What exactly is being ferried back and forth between cultures when translation occurs? That's what the project explores, through
four thematic strands: critique of culturalisation, processes of social recomposition, beyond postcolonialism: the production of the global common, practices of multilinguality vs. national language-policies.
It may all sound a bit academic, but these are burning questions, in light of -- for example -- UK Immigration minister Phil Woolas' comments
about translation services in Oldham. "We had been spending thousands of pounds of taxpayers' money translating into foreign languages in the belief that we were helping migrants.
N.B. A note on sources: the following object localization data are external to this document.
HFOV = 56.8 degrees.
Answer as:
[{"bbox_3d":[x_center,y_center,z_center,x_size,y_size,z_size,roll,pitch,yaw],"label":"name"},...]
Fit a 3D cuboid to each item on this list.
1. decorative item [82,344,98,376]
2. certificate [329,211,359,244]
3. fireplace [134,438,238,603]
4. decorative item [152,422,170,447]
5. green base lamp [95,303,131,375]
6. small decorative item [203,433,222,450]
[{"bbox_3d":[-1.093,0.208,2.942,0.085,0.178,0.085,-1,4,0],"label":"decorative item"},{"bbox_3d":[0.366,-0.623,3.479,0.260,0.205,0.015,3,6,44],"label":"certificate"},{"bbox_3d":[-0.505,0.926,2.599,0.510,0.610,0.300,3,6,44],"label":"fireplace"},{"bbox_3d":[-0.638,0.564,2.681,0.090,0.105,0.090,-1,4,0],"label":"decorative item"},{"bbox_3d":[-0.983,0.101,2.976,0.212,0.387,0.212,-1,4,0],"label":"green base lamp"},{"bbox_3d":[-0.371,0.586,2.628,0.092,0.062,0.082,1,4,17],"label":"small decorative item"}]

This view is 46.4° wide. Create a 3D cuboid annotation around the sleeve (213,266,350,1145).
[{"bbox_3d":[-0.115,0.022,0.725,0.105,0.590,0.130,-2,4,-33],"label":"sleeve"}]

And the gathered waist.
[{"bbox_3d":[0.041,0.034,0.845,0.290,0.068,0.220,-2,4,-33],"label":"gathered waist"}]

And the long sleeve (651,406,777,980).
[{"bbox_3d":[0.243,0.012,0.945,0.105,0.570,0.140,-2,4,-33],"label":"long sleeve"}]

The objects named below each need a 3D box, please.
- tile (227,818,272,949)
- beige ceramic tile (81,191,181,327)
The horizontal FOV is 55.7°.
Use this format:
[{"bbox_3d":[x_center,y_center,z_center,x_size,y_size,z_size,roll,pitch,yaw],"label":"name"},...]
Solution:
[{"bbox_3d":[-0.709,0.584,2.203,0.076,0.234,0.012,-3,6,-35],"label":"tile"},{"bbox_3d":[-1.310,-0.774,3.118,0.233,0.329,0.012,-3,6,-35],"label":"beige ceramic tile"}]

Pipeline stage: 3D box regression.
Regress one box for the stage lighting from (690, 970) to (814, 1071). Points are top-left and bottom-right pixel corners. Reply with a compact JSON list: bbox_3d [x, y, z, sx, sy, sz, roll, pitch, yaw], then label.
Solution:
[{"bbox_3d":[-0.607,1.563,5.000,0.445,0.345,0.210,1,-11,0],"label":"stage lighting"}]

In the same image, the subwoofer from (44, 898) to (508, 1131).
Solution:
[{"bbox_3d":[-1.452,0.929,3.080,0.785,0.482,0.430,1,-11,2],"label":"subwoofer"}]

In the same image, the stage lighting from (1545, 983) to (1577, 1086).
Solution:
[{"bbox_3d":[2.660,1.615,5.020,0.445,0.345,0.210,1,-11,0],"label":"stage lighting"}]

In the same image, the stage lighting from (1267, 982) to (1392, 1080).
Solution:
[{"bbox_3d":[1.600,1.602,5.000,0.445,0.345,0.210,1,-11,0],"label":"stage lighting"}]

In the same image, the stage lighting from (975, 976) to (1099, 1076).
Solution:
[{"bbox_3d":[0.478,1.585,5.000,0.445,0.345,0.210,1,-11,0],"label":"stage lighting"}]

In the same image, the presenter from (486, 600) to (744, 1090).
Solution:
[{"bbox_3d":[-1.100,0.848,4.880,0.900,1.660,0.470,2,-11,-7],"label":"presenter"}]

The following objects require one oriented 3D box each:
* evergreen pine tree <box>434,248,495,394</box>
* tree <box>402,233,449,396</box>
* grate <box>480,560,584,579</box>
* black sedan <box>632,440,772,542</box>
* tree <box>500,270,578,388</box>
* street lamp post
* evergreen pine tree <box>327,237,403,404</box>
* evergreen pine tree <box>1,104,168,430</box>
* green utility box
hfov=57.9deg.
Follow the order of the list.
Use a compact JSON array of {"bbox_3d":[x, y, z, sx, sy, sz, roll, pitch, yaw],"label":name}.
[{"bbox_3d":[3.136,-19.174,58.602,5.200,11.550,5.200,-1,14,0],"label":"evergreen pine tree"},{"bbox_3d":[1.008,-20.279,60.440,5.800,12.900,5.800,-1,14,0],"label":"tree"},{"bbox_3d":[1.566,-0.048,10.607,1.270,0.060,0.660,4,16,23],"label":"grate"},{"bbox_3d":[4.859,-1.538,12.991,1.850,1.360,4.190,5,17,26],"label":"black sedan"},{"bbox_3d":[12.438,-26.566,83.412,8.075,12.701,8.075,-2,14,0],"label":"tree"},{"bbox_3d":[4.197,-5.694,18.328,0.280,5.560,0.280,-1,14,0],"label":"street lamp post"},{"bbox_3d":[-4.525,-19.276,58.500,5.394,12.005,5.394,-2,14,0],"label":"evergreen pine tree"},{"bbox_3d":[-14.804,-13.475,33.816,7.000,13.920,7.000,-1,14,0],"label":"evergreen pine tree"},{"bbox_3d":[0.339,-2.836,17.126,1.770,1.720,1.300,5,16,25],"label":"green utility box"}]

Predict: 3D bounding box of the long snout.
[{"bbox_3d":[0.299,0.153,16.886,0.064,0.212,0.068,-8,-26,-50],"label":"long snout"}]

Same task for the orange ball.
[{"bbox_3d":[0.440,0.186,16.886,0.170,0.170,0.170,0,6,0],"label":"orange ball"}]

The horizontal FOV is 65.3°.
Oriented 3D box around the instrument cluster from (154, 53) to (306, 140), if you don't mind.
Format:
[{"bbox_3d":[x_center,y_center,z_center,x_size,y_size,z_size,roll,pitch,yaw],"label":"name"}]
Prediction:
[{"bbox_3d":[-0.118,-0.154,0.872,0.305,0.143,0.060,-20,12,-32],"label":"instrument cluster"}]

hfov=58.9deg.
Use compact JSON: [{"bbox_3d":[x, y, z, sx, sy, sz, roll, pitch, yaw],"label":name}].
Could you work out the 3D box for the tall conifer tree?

It was not helping them; in fact it was ghettoising them and it was perpetuating racism against them." He accepts legal and health translation services are essential but gives the example of a school with a notice saying "welcome" in 20 languages. "The intention is to be welcoming and inclusive. The impact of it is first of all to ghettoise people and secondly to perpetuate racialism. In this country we've got things the wrong way round."

Is Woolas right or wrong? That's at the heart of _translate_: the ways in which both cultural and verbal translation (and the ways that they are inextricably entwined) affect all of us in basic and immediate (as well as complex and abstract) ways.